▶
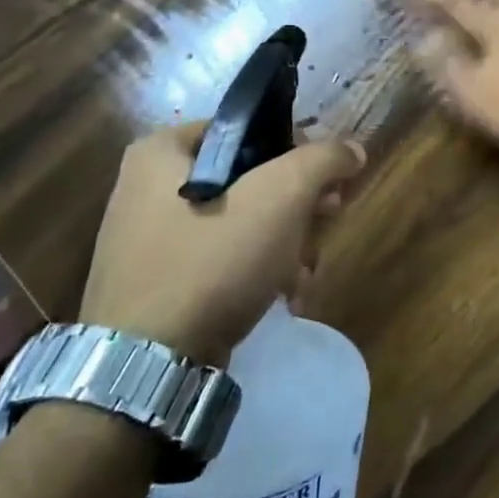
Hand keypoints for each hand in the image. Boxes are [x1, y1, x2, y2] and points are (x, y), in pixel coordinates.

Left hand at [80, 126, 364, 362]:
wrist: (147, 369)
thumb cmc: (212, 261)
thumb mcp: (281, 195)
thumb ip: (323, 160)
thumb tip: (352, 150)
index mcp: (161, 153)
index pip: (248, 128)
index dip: (297, 148)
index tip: (326, 179)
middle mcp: (146, 189)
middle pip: (249, 178)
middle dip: (297, 206)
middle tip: (326, 220)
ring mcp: (149, 241)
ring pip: (241, 222)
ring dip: (285, 244)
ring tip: (304, 273)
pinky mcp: (158, 285)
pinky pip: (220, 260)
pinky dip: (256, 272)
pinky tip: (284, 296)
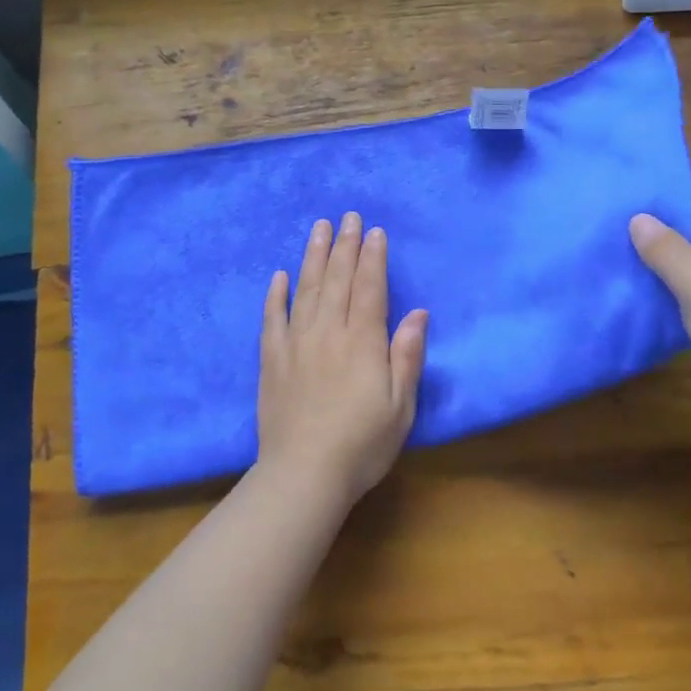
◀
**Goal of the exercise:** Set down nothing but the lines from the one containing "middle pip: (249, 178)" to the final line above, both included, with every picture left out.

**Solution for this problem:**
middle pip: (249, 178)
middle dip: (297, 206)
middle tip: (326, 220)
ring mcp: (149, 241)
ring pip: (241, 222)
ring dip: (285, 244)
ring tip: (304, 273)
pinky mcp: (158, 285)
pinky pip: (220, 260)
pinky dip: (256, 272)
pinky tip: (284, 296)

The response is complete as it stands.